From GPUs to RRAMs: Distributed In-Memory Primal-Dual Hybrid Gradient Method for Solving Large-Scale Linear Optimization Problem
Huynh Q. N. Vo, Md Tawsif Rahman Chowdhury, Paritosh Ramanan, Gozde Tutuncuoglu, Junchi Yang, Feng Qiu, Murat Yildirim
TL;DR
This work addresses the challenge of solving large-scale constrained LPs with energy- and time-efficient hardware by co-designing a distributed in-memory PDHG method for RRAM crossbar arrays. By encoding the constraint matrix into a symmetric block matrix and leveraging MELISO+ for physics-based simulation, the approach minimizes write operations, remains robust to device non-idealities, and achieves convergence under analog noise. The results show orders-of-magnitude improvements in energy and latency over GPU baselines while maintaining comparable accuracy, highlighting the practical impact of algorithm-hardware co-design for scalable in-memory optimization. The framework paves the way for scalable IMC solvers across distributed crossbars and broader optimization tasks, supported by theoretical guarantees for inexact hardware updates.
Abstract
The exponential growth of computational workloads is surpassing the capabilities of conventional architectures, which are constrained by fundamental limits. In-memory computing (IMC) with RRAM provides a promising alternative by providing analog computations with significant gains in latency and energy use. However, existing algorithms developed for conventional architectures do not translate to IMC, particularly for constrained optimization problems where frequent matrix reprogramming remains cost-prohibitive for IMC applications. Here we present a distributed in-memory primal-dual hybrid gradient (PDHG) method, specifically co-designed for arrays of RRAM devices.
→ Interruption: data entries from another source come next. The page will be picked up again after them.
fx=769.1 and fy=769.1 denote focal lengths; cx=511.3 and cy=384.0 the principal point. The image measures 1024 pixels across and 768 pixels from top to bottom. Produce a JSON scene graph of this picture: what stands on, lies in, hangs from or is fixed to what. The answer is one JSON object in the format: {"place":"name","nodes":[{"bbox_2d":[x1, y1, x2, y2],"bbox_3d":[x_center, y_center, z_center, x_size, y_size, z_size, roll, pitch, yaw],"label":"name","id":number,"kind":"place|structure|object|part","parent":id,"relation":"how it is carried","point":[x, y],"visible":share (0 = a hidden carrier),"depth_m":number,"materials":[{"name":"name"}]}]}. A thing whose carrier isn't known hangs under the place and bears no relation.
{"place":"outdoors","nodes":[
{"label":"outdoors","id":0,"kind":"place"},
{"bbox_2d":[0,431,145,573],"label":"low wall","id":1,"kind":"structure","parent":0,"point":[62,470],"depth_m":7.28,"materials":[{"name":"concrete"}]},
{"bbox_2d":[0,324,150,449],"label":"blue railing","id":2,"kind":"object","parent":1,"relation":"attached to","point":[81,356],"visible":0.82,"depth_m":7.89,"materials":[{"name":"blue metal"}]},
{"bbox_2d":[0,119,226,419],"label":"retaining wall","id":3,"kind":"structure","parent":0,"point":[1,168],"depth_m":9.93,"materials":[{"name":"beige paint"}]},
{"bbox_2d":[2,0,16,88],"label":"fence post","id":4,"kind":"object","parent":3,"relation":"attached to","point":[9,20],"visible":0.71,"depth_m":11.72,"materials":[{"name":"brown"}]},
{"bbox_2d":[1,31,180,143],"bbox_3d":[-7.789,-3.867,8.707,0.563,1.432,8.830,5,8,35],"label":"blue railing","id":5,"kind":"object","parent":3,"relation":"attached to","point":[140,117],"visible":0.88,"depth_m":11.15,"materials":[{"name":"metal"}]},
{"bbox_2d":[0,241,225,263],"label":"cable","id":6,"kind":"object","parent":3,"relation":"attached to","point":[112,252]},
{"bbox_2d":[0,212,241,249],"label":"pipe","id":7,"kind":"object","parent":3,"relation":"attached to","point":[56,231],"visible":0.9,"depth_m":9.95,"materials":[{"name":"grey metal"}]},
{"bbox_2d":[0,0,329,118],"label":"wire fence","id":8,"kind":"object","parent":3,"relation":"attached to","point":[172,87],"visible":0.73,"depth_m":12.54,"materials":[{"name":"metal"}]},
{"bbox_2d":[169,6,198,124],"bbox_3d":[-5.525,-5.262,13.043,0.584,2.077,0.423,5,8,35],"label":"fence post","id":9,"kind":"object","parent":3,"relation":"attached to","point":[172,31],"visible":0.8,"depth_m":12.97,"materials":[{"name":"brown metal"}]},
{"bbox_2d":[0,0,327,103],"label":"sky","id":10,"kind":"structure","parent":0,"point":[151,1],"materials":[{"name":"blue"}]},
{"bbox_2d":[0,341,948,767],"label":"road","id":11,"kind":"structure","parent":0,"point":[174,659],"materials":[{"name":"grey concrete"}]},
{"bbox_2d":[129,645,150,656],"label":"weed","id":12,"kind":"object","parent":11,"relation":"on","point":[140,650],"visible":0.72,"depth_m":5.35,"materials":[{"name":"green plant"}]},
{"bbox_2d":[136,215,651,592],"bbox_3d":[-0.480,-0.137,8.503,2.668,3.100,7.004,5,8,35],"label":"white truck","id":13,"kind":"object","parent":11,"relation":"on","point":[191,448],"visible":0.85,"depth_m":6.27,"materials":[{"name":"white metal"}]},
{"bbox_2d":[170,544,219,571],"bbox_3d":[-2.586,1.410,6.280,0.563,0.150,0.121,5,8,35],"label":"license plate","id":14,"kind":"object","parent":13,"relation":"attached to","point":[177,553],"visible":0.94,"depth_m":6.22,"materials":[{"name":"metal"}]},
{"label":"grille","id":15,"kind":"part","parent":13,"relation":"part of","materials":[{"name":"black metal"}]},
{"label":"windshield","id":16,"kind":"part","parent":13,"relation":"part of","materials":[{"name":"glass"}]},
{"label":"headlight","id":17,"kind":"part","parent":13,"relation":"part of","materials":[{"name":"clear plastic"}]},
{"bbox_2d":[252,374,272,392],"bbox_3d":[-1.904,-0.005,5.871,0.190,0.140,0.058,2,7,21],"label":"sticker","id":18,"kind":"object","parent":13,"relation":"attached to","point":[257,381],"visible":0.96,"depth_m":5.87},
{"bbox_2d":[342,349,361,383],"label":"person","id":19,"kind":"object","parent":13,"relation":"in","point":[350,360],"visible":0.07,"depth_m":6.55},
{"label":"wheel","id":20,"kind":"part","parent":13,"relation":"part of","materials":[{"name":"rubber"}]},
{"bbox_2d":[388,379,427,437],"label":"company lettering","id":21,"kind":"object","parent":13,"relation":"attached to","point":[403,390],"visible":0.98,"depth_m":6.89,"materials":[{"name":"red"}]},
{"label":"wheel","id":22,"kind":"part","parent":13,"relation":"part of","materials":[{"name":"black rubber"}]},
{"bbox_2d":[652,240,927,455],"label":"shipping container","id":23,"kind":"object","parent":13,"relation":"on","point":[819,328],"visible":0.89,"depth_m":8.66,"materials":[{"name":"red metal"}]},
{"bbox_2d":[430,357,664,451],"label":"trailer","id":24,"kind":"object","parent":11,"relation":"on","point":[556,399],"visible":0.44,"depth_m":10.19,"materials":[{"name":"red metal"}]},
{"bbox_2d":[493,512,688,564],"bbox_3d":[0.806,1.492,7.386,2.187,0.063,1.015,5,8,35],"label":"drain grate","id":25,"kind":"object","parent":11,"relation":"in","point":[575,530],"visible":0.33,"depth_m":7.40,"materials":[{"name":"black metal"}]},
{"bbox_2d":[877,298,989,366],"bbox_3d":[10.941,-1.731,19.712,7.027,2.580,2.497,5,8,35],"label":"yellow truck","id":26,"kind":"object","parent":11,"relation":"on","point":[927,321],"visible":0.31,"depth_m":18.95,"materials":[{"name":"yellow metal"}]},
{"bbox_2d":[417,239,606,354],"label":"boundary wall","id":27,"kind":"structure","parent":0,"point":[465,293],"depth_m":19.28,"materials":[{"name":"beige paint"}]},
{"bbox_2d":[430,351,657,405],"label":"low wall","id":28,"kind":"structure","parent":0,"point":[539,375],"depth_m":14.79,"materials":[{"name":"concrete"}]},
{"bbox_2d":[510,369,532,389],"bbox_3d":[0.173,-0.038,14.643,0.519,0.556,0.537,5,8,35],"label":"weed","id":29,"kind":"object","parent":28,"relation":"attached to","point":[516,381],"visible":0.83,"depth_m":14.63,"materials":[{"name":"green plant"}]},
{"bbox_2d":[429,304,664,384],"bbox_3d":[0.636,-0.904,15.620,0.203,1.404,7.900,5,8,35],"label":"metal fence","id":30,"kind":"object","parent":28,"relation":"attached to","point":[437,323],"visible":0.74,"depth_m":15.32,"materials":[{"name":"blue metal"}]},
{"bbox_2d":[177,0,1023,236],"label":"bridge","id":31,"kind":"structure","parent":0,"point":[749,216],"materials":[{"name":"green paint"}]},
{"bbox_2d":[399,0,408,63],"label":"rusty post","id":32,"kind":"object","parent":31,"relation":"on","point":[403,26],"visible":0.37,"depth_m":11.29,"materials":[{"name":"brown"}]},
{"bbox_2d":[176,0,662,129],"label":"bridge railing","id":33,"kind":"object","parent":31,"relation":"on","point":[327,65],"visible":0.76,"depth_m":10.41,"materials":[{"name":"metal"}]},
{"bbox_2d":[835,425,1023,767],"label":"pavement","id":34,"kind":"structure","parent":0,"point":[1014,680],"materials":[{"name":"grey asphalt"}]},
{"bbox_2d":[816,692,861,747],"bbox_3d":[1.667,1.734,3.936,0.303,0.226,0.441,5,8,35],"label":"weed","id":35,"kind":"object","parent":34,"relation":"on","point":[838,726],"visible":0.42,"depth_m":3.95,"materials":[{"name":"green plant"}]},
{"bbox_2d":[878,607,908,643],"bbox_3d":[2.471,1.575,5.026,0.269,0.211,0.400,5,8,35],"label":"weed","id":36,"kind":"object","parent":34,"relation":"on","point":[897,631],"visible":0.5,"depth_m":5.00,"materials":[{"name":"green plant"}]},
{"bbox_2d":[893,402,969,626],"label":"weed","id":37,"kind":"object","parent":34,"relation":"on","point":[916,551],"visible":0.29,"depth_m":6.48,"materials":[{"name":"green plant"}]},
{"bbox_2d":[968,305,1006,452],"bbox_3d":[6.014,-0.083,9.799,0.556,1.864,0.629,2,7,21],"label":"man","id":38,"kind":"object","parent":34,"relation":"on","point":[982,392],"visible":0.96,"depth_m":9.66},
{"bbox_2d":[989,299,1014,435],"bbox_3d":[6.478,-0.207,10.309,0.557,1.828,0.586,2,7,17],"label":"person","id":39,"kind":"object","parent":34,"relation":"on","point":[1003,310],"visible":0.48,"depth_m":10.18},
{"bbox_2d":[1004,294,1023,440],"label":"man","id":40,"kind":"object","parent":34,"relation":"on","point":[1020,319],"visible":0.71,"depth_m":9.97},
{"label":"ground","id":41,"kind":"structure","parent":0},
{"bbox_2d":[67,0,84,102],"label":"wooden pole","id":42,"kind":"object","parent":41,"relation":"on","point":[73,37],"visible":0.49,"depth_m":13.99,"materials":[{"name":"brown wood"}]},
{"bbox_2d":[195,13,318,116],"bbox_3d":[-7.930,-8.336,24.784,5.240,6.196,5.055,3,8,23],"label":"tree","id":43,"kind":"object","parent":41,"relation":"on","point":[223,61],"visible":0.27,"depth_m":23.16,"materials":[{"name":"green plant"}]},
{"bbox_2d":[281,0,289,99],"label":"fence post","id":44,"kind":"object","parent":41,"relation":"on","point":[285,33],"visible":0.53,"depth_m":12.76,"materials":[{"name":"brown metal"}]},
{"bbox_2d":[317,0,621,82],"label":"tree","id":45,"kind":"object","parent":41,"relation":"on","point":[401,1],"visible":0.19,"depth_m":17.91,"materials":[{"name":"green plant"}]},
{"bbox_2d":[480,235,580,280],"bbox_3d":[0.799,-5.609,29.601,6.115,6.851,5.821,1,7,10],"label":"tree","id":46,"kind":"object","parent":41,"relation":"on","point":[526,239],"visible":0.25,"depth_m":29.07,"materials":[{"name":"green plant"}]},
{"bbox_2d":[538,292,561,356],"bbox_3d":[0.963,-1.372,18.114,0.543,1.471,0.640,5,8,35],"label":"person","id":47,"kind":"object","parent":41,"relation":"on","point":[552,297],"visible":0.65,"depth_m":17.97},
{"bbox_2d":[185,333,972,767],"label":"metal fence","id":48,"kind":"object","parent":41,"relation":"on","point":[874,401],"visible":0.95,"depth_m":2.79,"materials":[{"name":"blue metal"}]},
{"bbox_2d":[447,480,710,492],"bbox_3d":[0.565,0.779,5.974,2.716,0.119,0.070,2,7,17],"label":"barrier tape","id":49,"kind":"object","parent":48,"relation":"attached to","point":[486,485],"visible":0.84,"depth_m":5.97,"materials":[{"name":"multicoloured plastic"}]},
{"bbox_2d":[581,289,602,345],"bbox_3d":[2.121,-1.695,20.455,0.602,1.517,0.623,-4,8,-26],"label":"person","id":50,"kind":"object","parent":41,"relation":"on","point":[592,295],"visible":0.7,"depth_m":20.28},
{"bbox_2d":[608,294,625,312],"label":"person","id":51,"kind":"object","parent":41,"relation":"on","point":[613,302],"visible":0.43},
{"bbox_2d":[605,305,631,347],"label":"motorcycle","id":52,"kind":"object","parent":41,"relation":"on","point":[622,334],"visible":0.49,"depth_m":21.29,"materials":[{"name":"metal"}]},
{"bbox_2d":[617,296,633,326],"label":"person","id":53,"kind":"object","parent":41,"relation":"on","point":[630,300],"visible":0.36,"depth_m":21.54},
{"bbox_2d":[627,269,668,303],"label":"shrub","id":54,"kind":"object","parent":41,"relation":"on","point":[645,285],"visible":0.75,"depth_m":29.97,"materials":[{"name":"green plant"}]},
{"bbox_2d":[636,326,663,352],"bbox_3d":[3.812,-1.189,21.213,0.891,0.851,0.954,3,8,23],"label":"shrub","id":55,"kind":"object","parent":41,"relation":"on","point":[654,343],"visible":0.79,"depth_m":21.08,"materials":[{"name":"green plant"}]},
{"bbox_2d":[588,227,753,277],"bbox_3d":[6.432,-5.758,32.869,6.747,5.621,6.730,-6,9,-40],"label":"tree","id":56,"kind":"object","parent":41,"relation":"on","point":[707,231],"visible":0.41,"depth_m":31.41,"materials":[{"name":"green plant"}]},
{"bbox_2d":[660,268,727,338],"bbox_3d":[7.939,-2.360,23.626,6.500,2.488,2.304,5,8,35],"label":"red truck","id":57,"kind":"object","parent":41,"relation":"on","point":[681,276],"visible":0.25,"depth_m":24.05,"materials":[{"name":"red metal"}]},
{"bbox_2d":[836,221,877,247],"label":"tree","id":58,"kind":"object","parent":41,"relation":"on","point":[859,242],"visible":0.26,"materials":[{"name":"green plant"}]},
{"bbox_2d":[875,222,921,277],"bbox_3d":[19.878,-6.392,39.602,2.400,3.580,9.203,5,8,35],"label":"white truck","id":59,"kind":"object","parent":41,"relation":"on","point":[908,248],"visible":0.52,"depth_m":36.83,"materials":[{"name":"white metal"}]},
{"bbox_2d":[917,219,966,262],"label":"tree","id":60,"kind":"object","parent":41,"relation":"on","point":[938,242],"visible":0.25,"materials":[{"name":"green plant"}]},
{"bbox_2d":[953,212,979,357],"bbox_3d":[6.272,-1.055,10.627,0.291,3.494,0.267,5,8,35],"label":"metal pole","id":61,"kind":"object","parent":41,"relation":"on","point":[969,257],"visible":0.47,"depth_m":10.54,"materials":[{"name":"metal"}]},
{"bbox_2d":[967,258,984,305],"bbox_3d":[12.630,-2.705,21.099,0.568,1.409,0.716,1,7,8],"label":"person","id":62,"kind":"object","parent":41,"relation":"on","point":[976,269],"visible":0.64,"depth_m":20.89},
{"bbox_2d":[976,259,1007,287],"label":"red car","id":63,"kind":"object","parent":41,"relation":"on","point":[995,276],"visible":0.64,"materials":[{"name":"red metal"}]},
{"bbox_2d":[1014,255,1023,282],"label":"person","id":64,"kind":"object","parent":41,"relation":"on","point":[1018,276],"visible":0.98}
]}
Our approach minimizes costly write cycles, incorporates robustness against device non-idealities, and leverages a symmetric block-matrix formulation to unify operations across distributed crossbars. We integrate a physics-based simulation framework called MELISO+ to evaluate performance under realistic device conditions. Benchmarking against GPU-accelerated solvers on large-scale linear programs demonstrates that our RRAM-based solver achieves comparable accuracy with up to three orders of magnitude reductions in energy consumption and latency. These results demonstrate the first PDHG-based LP solver implemented on RRAMs, showcasing the transformative potential of algorithm-hardware co-design for solving large-scale optimization through distributed in-memory computing.